***** EXCERPTED RECORDS

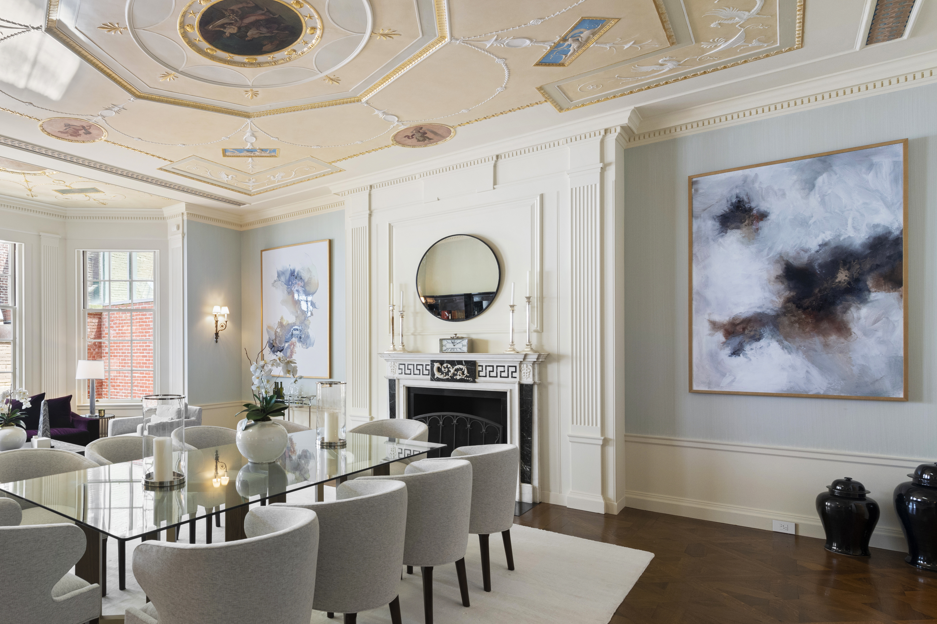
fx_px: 547
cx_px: 271
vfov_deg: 59.1
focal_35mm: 21
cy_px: 366
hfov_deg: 77.0
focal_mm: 14
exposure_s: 1/6
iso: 400
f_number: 8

**********

## HOW TO COMPLETE THIS TASK
Print every line of the listing exactly, please, and leave the images out.

## SOLUTION TO THIS PROBLEM
fx_px: 547
cx_px: 271
vfov_deg: 59.1
focal_35mm: 21
cy_px: 366
hfov_deg: 77.0
focal_mm: 14
exposure_s: 1/6
iso: 400
f_number: 8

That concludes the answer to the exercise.